§ **DATA SUPPLIED**:
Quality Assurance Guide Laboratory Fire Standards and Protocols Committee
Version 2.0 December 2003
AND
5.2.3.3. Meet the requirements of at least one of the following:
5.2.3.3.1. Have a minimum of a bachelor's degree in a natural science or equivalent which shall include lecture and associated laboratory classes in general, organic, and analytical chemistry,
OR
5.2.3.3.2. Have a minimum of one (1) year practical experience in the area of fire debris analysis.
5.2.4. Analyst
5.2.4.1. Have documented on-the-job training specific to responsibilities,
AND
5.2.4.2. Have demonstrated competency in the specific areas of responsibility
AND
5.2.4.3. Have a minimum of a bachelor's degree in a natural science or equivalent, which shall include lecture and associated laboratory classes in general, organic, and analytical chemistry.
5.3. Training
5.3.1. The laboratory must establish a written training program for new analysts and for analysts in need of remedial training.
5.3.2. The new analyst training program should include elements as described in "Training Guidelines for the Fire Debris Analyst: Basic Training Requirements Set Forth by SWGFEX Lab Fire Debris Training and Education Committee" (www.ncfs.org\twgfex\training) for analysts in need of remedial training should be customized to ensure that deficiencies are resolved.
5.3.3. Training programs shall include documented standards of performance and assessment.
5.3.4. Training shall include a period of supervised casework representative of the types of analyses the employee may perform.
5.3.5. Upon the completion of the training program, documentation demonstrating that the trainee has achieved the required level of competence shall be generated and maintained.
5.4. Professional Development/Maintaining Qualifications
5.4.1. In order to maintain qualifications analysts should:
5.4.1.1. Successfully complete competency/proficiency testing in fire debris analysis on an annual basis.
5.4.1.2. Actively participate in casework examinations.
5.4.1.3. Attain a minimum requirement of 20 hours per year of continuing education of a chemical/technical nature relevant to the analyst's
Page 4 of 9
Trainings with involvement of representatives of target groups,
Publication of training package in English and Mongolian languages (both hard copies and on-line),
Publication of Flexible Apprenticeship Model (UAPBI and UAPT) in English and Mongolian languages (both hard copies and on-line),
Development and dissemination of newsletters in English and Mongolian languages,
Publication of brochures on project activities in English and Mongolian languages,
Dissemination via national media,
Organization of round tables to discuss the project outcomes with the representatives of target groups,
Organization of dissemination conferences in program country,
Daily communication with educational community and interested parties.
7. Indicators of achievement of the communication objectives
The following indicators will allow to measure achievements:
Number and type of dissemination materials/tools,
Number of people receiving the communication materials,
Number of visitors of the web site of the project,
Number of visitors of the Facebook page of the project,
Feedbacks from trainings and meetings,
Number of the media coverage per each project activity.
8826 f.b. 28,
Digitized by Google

§ **ACTIVITY**: Go line by line through the records and copy those that contain the word "specific".

§ **OUTPUT FOR THIS TASK**:
5.2.4.1. Have documented on-the-job training specific to responsibilities,
5.2.4.2. Have demonstrated competency in the specific areas of responsibility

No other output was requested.